Saved data entries
:::::

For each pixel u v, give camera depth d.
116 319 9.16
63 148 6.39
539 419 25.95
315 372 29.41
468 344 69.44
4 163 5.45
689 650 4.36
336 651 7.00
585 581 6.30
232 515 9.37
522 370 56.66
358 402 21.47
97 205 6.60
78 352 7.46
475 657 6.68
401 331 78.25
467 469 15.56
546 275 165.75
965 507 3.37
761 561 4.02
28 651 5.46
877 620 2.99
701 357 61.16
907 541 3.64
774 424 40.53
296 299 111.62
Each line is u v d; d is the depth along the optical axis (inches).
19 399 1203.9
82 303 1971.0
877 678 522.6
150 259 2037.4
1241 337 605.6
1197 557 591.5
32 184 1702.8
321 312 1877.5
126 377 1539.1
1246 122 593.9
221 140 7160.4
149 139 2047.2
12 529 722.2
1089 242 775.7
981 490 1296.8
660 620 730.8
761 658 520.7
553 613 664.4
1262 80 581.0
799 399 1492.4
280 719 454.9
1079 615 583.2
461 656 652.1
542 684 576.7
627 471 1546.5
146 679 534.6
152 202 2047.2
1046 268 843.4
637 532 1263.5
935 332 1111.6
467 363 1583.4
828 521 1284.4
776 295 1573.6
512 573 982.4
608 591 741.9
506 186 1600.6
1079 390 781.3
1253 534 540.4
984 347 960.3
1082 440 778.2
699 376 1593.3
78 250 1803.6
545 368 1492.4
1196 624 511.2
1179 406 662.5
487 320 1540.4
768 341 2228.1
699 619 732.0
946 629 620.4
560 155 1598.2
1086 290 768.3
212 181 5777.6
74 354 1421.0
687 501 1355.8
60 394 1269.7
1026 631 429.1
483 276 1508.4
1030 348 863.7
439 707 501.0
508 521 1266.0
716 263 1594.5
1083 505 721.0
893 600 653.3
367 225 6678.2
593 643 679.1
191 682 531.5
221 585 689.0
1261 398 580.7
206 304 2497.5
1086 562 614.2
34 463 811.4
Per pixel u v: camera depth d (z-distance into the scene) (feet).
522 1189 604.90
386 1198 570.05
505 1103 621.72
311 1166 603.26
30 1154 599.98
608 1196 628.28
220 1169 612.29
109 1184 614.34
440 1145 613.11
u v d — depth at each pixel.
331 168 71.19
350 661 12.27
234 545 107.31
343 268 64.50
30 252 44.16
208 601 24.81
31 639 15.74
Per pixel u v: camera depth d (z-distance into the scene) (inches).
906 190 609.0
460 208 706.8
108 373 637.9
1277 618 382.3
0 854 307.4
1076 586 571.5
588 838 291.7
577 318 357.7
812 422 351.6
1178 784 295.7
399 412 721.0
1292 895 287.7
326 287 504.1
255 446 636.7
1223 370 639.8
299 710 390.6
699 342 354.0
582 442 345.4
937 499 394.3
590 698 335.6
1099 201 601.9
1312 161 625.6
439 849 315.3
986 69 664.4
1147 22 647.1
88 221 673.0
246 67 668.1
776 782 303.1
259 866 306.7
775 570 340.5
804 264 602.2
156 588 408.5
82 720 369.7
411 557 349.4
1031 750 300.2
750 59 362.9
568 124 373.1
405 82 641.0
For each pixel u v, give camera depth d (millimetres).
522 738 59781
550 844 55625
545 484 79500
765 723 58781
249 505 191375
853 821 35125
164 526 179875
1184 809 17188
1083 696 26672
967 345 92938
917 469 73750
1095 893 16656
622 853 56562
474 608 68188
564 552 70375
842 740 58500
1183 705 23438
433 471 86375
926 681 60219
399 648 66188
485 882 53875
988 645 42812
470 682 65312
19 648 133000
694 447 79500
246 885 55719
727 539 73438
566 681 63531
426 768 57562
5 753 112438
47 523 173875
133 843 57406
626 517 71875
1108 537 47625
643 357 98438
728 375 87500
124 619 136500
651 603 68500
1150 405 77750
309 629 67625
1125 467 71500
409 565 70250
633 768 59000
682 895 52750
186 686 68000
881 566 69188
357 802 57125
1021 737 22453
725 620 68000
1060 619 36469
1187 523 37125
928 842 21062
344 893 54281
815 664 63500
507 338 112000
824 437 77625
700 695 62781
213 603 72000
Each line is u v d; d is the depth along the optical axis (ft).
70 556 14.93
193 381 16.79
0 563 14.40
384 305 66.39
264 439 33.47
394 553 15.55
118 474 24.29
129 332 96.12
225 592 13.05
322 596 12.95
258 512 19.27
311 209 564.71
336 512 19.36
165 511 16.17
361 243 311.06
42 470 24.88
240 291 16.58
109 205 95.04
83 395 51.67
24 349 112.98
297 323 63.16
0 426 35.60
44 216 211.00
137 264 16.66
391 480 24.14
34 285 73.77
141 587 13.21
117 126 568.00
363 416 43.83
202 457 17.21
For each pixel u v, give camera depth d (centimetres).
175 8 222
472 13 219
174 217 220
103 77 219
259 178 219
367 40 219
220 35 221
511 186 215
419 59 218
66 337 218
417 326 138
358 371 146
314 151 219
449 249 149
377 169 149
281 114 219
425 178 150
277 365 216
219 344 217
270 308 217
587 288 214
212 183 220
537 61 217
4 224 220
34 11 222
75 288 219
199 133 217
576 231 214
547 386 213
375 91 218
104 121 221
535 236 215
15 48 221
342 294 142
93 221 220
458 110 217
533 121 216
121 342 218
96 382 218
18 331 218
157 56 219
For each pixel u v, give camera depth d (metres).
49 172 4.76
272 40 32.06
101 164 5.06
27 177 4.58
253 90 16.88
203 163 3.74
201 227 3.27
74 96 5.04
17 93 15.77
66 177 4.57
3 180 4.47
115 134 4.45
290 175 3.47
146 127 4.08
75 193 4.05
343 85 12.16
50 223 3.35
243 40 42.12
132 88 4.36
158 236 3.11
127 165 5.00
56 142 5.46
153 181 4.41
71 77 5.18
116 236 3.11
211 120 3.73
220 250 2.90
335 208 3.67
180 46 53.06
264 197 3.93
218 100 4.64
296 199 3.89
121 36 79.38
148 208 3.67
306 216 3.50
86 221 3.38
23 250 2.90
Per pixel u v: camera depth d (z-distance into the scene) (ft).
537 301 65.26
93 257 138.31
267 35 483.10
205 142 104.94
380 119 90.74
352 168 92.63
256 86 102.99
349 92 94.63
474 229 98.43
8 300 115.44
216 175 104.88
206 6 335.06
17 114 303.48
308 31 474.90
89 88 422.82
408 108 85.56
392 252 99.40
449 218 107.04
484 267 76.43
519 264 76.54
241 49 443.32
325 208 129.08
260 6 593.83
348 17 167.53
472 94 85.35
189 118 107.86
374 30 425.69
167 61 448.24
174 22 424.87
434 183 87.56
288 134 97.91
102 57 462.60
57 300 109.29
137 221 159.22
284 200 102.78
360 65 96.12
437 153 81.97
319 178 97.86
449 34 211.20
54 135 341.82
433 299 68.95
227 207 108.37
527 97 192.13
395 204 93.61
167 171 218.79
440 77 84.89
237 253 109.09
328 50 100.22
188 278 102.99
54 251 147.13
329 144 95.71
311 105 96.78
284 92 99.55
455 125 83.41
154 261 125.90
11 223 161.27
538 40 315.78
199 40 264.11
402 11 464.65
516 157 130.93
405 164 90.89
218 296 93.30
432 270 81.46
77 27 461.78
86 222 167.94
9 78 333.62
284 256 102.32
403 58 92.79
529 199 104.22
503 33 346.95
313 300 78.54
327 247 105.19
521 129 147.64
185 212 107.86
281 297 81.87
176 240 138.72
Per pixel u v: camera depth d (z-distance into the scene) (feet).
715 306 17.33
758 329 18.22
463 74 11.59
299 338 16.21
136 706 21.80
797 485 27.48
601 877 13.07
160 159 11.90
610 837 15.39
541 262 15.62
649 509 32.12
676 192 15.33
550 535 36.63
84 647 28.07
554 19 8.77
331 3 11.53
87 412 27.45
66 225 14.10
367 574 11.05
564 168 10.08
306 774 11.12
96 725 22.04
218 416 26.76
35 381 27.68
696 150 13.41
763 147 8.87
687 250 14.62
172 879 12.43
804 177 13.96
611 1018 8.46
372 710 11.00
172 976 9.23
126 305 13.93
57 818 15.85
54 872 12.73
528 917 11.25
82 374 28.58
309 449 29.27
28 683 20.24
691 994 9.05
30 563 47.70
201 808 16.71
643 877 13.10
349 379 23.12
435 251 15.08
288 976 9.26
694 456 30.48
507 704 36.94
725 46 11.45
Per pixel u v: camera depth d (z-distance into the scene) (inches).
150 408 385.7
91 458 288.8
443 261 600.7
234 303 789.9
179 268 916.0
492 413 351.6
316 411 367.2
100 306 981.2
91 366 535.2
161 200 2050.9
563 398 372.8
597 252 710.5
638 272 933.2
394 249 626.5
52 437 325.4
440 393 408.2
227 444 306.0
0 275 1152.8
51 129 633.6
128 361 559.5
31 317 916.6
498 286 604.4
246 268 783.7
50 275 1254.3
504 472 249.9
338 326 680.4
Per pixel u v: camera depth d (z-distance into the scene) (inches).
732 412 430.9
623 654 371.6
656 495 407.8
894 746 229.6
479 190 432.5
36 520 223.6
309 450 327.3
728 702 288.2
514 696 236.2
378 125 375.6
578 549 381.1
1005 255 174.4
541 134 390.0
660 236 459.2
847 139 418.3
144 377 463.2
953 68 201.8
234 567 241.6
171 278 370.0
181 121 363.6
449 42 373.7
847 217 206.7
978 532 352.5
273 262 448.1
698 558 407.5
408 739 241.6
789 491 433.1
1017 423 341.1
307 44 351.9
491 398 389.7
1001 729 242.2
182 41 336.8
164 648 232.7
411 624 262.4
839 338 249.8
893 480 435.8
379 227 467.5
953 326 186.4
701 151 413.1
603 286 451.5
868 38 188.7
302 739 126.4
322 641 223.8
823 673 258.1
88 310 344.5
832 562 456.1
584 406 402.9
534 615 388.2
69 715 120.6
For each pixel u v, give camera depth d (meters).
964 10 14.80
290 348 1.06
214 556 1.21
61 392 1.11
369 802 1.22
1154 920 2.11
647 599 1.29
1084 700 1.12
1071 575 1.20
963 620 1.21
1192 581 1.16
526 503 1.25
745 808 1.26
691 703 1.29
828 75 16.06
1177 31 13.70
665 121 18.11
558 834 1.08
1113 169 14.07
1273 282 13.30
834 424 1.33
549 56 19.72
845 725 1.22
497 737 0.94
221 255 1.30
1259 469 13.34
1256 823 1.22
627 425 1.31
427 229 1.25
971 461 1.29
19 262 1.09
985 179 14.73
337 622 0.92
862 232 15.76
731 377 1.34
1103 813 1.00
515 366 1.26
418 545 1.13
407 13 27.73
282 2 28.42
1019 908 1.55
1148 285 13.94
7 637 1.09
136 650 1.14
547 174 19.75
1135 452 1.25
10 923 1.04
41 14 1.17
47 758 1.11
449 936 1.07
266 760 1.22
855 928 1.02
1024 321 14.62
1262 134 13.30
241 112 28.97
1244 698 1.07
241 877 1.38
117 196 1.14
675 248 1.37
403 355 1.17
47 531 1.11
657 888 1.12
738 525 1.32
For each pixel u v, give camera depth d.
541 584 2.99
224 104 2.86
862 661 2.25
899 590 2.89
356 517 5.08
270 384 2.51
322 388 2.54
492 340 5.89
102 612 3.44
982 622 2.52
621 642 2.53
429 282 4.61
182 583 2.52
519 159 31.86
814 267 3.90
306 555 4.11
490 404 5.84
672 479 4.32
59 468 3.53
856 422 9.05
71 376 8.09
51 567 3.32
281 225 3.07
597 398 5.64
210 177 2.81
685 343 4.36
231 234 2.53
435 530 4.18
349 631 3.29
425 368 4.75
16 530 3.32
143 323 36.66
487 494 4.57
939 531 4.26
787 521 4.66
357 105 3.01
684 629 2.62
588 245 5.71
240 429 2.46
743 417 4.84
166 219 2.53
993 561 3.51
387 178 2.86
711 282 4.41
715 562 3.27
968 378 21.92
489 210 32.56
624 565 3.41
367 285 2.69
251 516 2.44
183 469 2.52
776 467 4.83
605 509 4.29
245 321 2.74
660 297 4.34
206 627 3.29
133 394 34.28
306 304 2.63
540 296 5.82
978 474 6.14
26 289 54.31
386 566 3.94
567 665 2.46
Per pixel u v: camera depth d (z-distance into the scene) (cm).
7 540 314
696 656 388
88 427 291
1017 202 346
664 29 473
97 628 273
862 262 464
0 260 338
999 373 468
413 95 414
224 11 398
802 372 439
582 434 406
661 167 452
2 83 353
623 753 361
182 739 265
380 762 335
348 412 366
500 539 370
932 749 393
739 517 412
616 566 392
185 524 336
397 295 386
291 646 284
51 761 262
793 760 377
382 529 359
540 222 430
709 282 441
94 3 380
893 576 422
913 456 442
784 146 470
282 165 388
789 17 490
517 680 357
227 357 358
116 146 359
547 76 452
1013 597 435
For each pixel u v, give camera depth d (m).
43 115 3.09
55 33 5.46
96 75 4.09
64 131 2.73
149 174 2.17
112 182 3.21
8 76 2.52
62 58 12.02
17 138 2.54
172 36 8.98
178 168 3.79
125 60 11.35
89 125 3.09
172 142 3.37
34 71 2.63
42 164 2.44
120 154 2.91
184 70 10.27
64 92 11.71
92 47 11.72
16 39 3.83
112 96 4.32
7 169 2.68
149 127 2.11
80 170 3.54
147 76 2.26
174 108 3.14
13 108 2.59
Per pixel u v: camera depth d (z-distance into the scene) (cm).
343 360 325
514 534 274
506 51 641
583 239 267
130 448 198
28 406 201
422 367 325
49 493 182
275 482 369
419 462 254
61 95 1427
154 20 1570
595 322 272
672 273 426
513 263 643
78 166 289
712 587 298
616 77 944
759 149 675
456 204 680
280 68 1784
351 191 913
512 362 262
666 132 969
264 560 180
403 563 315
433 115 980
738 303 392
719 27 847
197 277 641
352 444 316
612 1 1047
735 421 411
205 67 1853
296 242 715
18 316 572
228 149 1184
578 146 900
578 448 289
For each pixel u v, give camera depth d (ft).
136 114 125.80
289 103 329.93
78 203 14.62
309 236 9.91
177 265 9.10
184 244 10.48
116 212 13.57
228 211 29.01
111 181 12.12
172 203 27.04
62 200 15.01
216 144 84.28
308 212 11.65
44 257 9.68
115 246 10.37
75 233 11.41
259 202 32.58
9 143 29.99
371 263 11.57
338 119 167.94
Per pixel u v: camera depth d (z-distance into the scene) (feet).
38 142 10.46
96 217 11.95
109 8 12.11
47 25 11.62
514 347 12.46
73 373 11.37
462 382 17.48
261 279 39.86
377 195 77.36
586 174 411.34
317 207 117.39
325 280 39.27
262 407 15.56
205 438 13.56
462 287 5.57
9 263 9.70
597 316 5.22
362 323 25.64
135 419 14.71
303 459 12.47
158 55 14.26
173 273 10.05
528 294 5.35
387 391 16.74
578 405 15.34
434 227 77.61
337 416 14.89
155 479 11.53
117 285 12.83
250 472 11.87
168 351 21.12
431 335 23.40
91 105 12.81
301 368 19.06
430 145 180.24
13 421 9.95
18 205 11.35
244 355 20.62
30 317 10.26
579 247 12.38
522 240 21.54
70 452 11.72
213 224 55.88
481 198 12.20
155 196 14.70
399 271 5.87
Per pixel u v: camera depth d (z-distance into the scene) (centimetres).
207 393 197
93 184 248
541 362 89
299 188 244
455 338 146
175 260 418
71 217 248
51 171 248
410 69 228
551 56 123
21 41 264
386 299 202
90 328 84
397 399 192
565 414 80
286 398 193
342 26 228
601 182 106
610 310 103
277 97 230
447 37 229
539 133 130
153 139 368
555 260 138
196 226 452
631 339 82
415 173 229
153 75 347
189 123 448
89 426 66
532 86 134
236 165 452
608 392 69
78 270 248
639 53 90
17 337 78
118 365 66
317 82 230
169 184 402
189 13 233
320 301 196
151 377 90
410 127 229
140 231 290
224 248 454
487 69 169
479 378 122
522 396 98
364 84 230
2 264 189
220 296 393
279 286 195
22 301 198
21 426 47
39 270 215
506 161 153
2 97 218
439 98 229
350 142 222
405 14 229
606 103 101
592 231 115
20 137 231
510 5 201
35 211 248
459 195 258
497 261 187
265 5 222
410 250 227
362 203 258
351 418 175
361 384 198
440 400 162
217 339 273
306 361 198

:::::

## TASK OBJECTIVE
Please transcribe only the lines in the records above running from the line that has "694 447 79500" through the line that has "258 512 19.27", both included, exactly as they appear.

## SOLVED PROBLEM
694 447 79500
246 885 55719
727 539 73438
566 681 63531
426 768 57562
5 753 112438
47 523 173875
133 843 57406
626 517 71875
1108 537 47625
643 357 98438
728 375 87500
124 619 136500
651 603 68500
1150 405 77750
309 629 67625
1125 467 71500
409 565 70250
633 768 59000
682 895 52750
186 686 68000
881 566 69188
357 802 57125
1021 737 22453
725 620 68000
1060 619 36469
1187 523 37125
928 842 21062
344 893 54281
815 664 63500
507 338 112000
824 437 77625
700 695 62781
213 603 72000
Each line is u v d; d is the depth along the optical axis (ft).
70 556 14.93
193 381 16.79
0 563 14.40
384 305 66.39
264 439 33.47
394 553 15.55
118 474 24.29
129 332 96.12
225 592 13.05
322 596 12.95
258 512 19.27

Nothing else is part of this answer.